The Discovery of Mathematical Probability Theory: A Case Study in the Logic of Mathematical Inquiry

Open Access
Campos, Daniel Gerardo
Graduate Program:
Doctor of Philosophy
Document Type:
Date of Defense:
August 04, 2005
Committee Members:
  • Emily Rolfe Grosholz, Committee Chair
  • Doug Anderson, Committee Chair
  • Michael J Rovine, Committee Member
  • Catherine Kemp, Committee Member
  • Dale Jacquette, Committee Member
  • Charles Sanders Peirce
  • probability
  • mathematical methodology and heuristics
  • logic
  • history of mathematics
  • philosophy of mathematics
What is the logic at work in the inquiring activity of mathematicians? I address this question, which pertains to the philosophical debate over whether, in addition to a logic of justification of mathematical knowledge, there is a logic of inquiry and discovery at work in actual mathematical research. Based on the philosophy of Charles Sanders Peirce (1839-1914), I propose that there is a logic of mathematical inquiry, and I expound its form.

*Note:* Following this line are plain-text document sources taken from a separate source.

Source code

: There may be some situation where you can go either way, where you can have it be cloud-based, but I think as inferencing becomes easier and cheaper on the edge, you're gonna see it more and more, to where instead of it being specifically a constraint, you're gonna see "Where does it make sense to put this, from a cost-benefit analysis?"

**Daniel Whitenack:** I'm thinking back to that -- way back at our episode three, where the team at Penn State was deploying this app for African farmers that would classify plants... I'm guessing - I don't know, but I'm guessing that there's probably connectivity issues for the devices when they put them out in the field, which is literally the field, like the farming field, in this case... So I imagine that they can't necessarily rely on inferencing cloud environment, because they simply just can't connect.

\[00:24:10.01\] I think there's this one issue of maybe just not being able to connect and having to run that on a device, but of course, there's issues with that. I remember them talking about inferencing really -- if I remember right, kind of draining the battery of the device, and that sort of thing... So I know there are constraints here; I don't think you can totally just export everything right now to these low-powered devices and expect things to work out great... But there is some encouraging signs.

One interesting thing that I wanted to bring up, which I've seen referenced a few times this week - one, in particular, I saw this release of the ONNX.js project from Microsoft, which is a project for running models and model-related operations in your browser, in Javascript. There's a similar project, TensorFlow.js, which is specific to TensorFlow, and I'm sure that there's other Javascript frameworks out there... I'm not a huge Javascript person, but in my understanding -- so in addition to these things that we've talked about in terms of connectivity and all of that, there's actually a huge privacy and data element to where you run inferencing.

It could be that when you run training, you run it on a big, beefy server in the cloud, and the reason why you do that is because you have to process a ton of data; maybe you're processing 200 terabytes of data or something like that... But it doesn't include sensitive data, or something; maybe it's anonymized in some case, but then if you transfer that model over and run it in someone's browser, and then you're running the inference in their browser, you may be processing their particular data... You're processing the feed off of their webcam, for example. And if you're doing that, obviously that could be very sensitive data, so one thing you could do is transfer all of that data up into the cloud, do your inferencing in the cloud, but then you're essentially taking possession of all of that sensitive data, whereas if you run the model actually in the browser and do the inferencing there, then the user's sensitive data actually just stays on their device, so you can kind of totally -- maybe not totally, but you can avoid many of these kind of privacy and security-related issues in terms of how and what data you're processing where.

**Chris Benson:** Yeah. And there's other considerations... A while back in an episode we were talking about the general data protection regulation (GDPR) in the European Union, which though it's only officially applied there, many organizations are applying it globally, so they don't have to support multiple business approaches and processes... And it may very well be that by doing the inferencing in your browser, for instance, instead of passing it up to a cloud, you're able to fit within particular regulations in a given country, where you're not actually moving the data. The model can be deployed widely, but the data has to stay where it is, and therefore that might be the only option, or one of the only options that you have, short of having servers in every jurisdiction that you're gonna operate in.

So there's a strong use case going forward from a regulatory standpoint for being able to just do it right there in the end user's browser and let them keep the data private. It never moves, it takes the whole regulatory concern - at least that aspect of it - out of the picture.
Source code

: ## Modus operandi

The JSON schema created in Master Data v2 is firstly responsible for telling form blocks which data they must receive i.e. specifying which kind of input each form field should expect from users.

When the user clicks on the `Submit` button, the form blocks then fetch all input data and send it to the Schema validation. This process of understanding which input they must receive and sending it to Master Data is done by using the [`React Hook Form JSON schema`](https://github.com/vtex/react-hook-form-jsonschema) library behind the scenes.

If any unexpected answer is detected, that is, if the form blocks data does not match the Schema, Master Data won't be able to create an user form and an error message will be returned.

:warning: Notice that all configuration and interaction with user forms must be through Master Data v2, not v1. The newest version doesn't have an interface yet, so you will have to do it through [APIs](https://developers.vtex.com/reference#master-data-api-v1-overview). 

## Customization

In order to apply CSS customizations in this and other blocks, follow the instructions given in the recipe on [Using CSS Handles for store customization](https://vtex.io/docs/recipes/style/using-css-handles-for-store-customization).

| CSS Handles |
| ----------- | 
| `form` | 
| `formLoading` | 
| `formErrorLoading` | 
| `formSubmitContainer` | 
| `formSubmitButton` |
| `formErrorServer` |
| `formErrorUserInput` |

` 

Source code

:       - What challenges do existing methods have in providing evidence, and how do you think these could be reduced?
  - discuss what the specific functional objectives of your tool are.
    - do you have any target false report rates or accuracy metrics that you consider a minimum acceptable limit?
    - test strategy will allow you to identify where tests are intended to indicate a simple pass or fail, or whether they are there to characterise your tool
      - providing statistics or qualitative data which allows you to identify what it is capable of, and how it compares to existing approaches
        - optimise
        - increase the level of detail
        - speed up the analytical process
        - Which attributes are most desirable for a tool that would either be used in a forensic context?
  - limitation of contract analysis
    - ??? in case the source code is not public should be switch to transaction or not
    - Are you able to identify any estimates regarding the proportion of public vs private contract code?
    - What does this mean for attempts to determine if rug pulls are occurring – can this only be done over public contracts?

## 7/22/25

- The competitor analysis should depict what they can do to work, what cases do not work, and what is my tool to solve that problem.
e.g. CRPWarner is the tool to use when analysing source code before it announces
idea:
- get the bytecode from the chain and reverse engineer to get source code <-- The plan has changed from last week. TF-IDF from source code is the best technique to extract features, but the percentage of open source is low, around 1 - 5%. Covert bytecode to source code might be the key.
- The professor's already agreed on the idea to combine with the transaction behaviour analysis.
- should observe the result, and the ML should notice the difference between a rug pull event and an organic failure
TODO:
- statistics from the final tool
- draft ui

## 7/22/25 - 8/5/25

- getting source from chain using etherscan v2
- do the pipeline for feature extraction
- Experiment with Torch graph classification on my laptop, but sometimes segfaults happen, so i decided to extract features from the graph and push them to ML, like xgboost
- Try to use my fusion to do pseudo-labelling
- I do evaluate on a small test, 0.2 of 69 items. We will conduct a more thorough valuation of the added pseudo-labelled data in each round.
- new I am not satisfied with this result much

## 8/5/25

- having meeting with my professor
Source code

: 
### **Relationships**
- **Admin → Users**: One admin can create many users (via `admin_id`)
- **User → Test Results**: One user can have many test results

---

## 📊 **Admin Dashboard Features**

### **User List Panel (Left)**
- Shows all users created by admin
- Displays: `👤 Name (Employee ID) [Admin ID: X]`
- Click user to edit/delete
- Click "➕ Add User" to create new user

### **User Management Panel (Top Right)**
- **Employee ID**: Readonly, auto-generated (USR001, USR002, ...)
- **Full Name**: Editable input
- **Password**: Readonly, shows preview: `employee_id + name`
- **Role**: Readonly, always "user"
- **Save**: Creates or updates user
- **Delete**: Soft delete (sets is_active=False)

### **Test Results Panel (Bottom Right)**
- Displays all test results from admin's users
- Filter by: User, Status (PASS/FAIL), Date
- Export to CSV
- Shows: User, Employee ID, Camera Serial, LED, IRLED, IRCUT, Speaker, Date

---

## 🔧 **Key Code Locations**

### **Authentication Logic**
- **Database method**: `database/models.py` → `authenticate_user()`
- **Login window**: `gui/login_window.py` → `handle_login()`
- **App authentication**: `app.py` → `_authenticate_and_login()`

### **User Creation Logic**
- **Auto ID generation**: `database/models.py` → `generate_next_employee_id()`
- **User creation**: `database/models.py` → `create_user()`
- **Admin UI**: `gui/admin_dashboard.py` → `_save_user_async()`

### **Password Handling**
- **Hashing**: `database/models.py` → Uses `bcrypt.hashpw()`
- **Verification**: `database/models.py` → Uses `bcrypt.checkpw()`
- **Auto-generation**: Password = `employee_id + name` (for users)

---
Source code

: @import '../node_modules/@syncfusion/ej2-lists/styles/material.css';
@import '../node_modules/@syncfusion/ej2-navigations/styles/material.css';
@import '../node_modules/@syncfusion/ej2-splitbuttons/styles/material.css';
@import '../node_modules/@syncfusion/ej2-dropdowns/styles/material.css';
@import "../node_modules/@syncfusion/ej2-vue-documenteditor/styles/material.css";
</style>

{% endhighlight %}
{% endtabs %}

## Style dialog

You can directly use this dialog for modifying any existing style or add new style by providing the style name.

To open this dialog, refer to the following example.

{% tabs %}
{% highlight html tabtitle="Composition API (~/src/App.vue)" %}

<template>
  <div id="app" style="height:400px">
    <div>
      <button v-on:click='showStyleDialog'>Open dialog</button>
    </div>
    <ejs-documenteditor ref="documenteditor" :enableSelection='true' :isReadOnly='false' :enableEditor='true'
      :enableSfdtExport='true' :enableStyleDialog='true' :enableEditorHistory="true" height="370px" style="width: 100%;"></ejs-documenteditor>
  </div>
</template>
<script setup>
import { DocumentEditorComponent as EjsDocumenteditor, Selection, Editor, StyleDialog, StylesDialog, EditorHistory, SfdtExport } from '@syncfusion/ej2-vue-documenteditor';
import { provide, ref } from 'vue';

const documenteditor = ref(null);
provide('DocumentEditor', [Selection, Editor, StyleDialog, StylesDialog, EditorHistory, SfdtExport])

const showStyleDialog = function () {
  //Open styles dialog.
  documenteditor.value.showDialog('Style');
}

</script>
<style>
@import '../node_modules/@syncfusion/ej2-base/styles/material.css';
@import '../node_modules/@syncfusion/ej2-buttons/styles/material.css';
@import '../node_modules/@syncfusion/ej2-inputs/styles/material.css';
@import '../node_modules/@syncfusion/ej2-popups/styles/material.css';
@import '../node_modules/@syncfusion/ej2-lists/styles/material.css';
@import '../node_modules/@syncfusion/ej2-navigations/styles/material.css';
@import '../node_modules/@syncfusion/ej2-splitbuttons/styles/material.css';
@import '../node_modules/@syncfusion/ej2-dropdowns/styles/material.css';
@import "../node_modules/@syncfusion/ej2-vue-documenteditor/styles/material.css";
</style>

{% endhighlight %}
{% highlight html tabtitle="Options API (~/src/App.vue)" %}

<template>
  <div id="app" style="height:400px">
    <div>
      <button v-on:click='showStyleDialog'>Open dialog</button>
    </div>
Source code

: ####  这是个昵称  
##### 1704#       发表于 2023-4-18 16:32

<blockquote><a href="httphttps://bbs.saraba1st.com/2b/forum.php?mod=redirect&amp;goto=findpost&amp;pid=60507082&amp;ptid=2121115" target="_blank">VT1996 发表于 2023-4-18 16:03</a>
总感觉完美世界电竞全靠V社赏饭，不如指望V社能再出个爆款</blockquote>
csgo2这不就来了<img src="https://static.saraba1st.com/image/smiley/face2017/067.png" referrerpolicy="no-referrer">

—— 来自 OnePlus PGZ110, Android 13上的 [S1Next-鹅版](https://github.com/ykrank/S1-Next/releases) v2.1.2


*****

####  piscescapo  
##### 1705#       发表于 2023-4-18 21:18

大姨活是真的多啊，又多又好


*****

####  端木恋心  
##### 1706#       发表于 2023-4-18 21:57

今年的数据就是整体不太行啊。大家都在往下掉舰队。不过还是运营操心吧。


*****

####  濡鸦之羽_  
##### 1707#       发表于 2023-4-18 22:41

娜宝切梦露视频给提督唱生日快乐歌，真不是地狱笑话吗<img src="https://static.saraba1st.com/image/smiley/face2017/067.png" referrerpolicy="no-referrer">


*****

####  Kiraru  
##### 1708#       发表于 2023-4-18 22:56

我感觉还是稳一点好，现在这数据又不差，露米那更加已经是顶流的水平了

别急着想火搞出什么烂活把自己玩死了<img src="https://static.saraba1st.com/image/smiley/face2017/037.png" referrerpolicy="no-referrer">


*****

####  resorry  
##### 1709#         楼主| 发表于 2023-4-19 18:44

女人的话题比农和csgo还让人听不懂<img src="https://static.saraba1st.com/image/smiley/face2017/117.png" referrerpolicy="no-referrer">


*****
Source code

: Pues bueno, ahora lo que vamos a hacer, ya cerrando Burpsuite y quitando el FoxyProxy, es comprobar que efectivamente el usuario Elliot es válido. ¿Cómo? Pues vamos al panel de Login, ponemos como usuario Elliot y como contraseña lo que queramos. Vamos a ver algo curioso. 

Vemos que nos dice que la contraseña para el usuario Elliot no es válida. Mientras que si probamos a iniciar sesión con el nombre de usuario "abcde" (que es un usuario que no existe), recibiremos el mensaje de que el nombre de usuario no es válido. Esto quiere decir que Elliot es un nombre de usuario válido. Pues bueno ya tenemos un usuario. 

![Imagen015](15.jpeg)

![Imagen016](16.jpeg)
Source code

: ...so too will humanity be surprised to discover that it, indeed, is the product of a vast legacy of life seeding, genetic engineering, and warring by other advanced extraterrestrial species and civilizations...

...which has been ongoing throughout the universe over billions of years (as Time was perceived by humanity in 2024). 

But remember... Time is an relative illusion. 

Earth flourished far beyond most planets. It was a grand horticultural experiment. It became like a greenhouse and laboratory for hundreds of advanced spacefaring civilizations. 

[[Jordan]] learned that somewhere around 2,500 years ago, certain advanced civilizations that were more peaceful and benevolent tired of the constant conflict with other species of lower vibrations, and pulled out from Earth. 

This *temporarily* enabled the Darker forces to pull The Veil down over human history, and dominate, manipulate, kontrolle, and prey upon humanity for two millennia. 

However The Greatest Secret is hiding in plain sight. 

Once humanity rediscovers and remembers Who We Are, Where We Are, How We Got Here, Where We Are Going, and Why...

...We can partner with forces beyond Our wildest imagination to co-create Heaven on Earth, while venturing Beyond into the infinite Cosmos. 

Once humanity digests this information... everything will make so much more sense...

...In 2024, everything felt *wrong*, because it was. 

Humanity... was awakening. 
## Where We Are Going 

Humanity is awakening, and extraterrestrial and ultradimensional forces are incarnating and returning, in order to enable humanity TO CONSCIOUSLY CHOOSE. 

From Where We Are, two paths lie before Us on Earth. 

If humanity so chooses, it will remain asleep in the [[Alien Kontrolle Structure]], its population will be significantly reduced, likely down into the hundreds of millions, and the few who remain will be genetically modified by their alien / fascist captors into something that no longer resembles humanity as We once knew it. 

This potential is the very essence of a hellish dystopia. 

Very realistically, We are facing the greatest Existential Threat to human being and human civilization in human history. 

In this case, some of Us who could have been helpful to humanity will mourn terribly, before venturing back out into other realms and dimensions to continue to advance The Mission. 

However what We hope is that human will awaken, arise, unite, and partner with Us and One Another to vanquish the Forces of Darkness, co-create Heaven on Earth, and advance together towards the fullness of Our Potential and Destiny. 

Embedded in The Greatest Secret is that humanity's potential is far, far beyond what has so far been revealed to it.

I argue that even though there are not rules or algorithms that will lead to breakthrough discoveries and successful inquiry with absolute certainty, Peirce’s philosophy provides a way to describe (i) the conditions for the possibility of mathematical discovery; (ii) the actual method of inquiry in mathematics and its associated heuristic techniques; and (iii) the logical form of reasoning that warrants the application of mathematical theories to the study of actual scientific problems in nature. With regard to (i), I discuss the role of the problem-context of discovery and describe the epistemic conditions necessary for carrying out mathematical reasoning. With respect to (ii), I argue that experimental hypothesis-making in the course of analytical problem-solving, and not deduction from axioms, is the actual method of mathematical research. Regarding (iii), I argue that abduction and analogy warrant the application of mathematical theories to the study of actual scientific problems. The discovery and early development of mathematical probability, culminating with Jacob Bernoulli’s "Ars Conjectandi" (1713), serves as the historical case study to examine critically the proposed logic of mathematical inquiry. I discuss the practical implications of the proposed logic of inquiry for a philosophy of mathematical education.